━━ LISTED ENTRIES

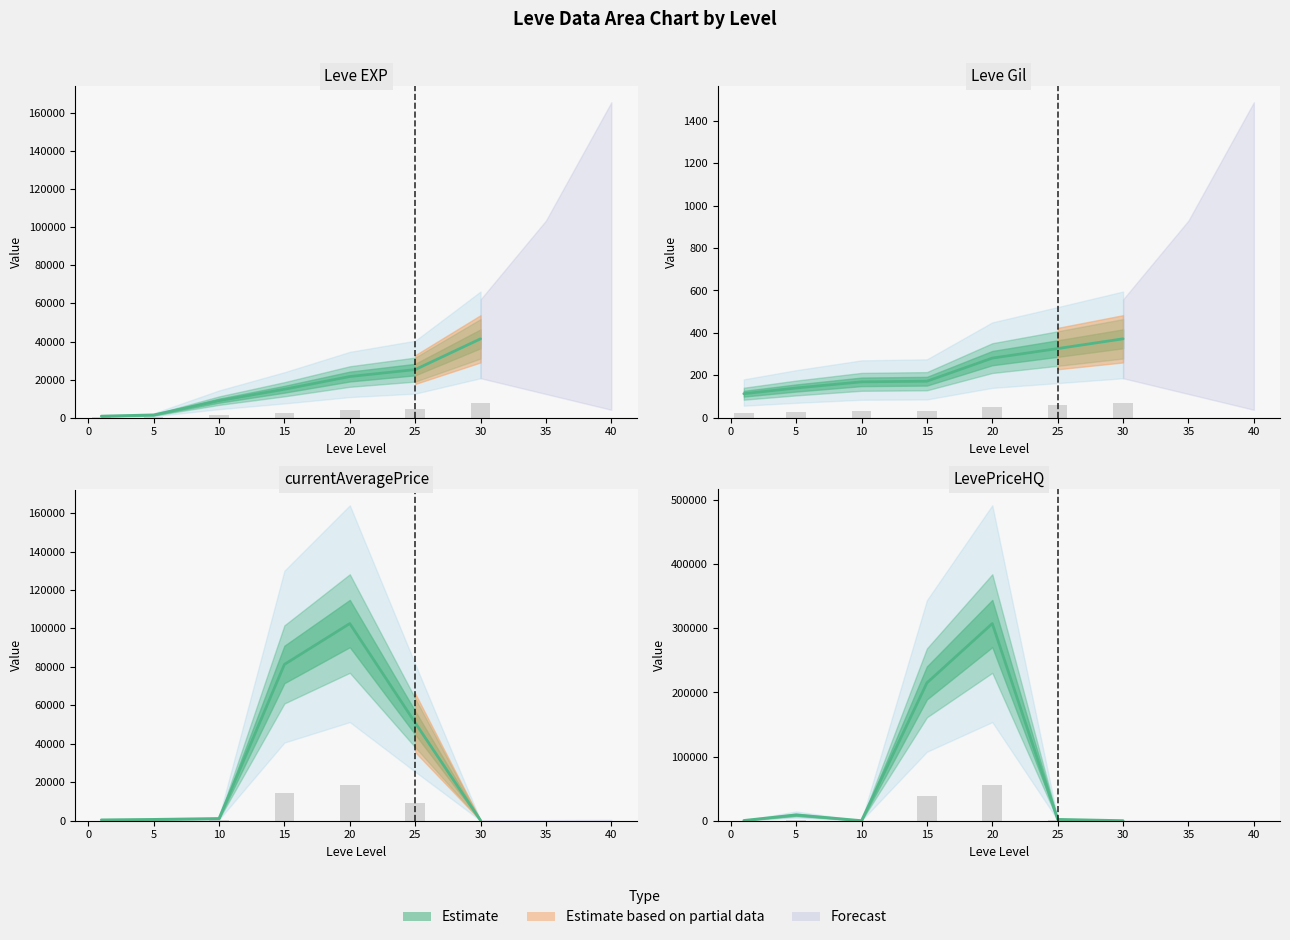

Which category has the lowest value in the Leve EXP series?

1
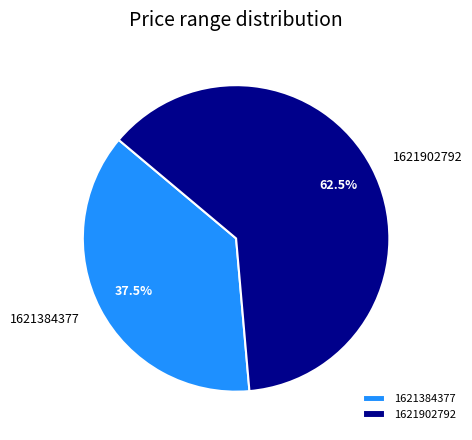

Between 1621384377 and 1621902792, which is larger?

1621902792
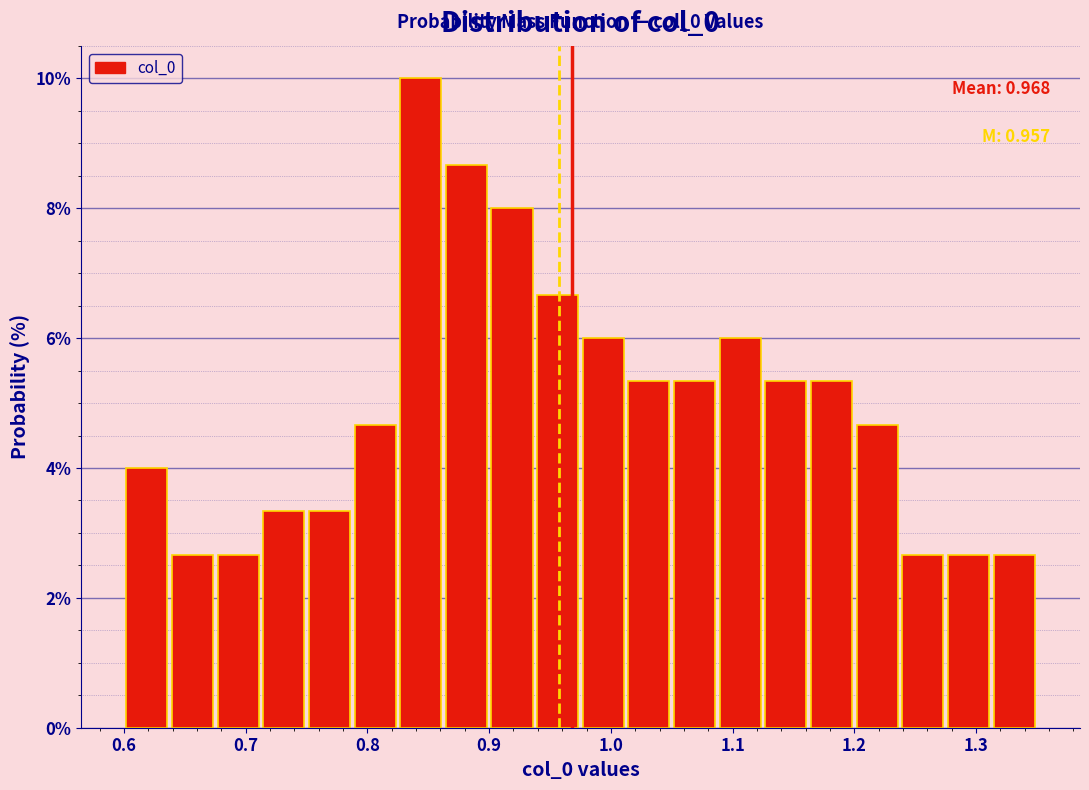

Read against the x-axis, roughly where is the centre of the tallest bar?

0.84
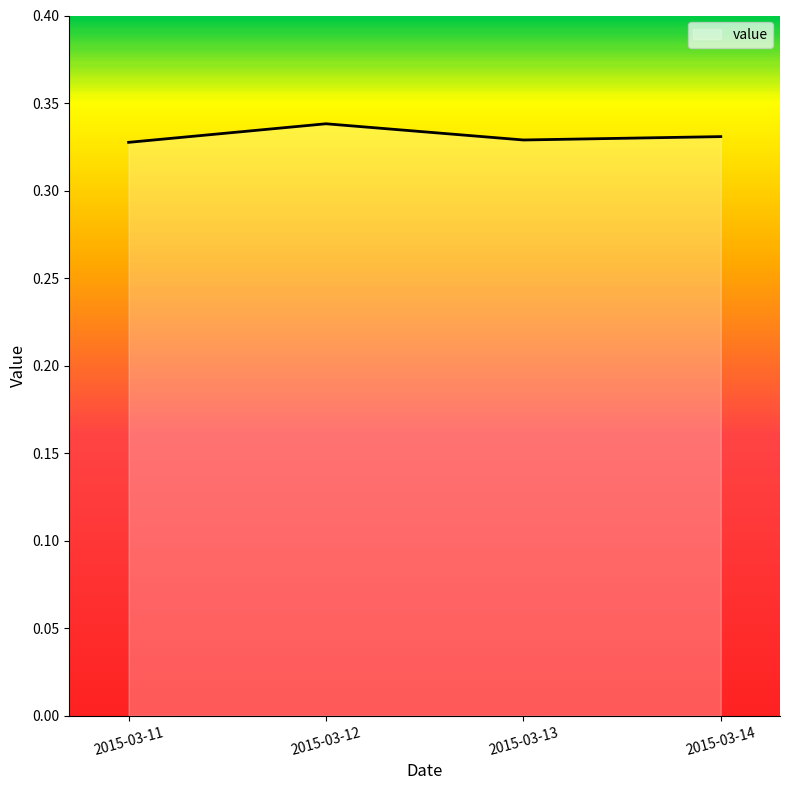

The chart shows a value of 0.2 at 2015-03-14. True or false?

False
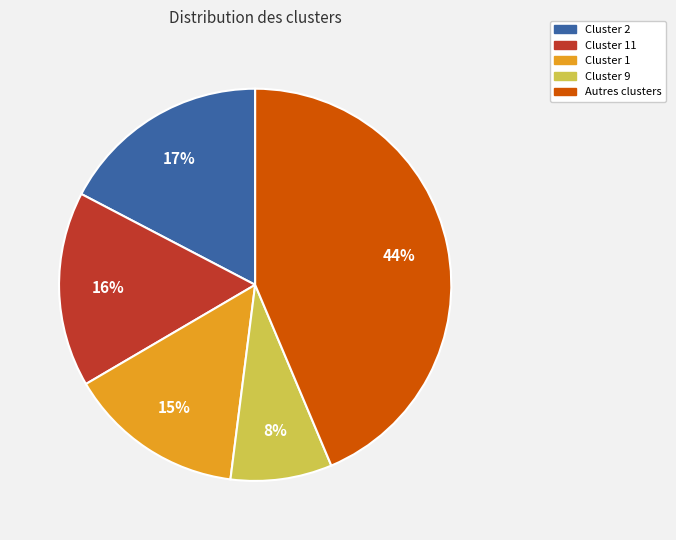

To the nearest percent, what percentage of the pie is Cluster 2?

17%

━━━━
━━ LISTED ENTRIES

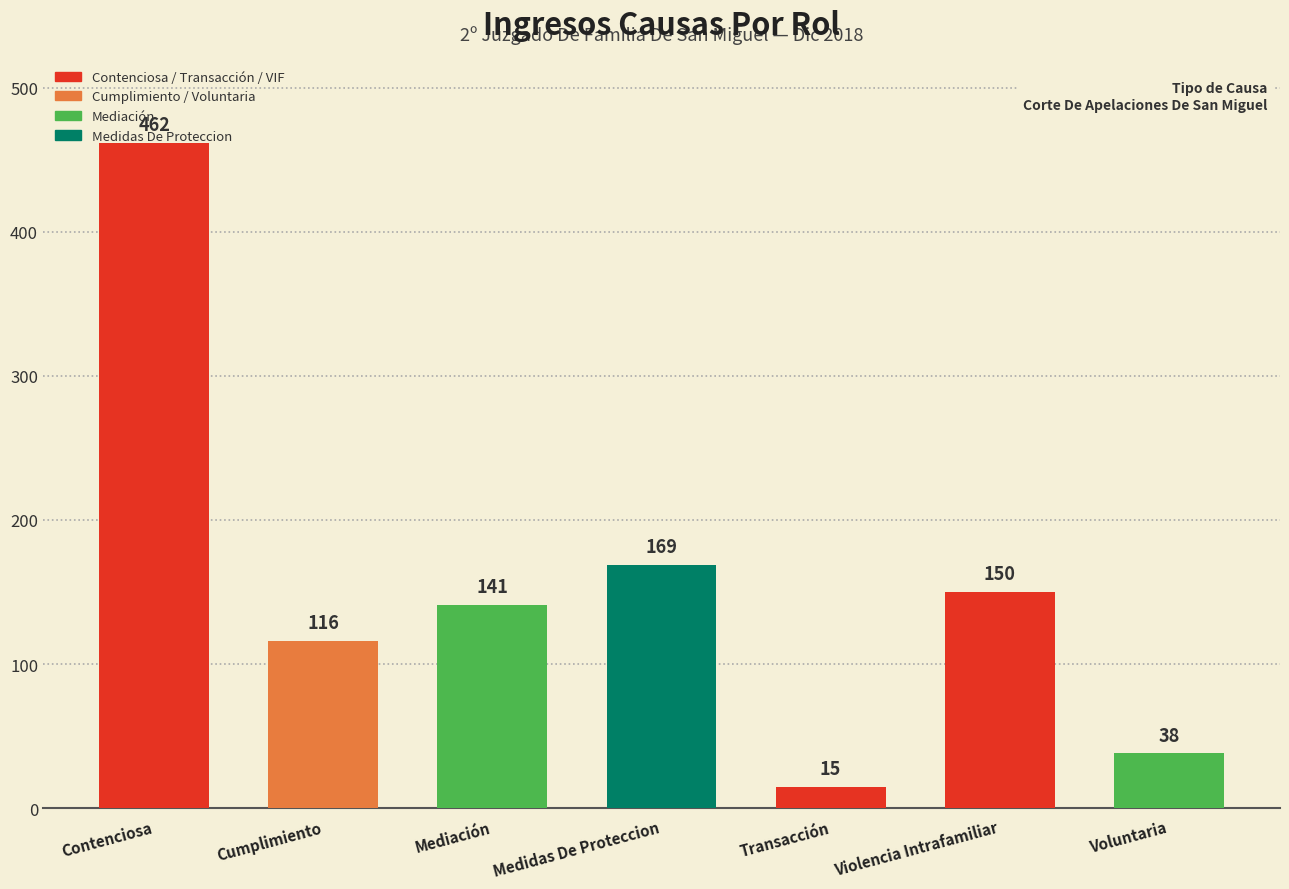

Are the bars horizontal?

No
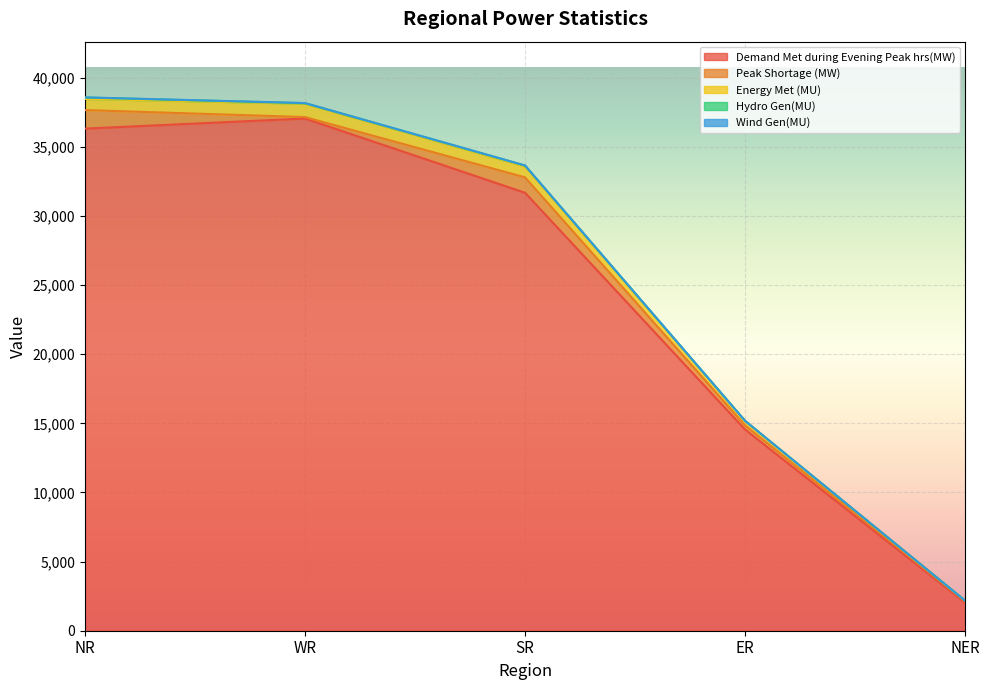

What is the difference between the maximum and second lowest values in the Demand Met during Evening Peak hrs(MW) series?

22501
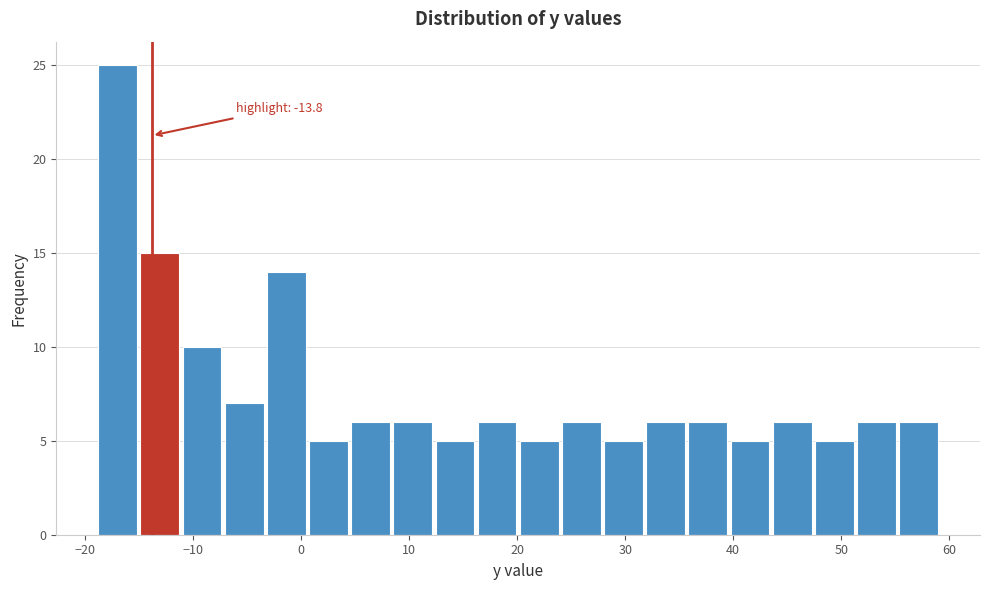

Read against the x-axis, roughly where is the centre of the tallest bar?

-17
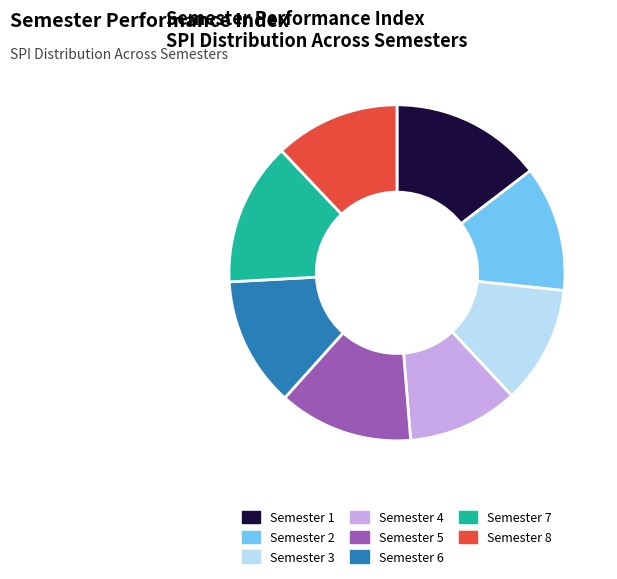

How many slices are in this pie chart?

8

━━━━

EXERCISE PROMPT:
Format the rows between the line holding "Which category has" and the line holding "To the nearest", inclusive, as a numbered list. Skip the blank lines and leave out the pictures.

FINISHED TASK:
1. Which category has the lowest value in the Leve EXP series?
2. 1
3. Between 1621384377 and 1621902792, which is larger?
4. 1621902792
5. Read against the x-axis, roughly where is the centre of the tallest bar?
6. 0.84
7. The chart shows a value of 0.2 at 2015-03-14. True or false?
8. False
9. To the nearest percent, what percentage of the pie is Cluster 2?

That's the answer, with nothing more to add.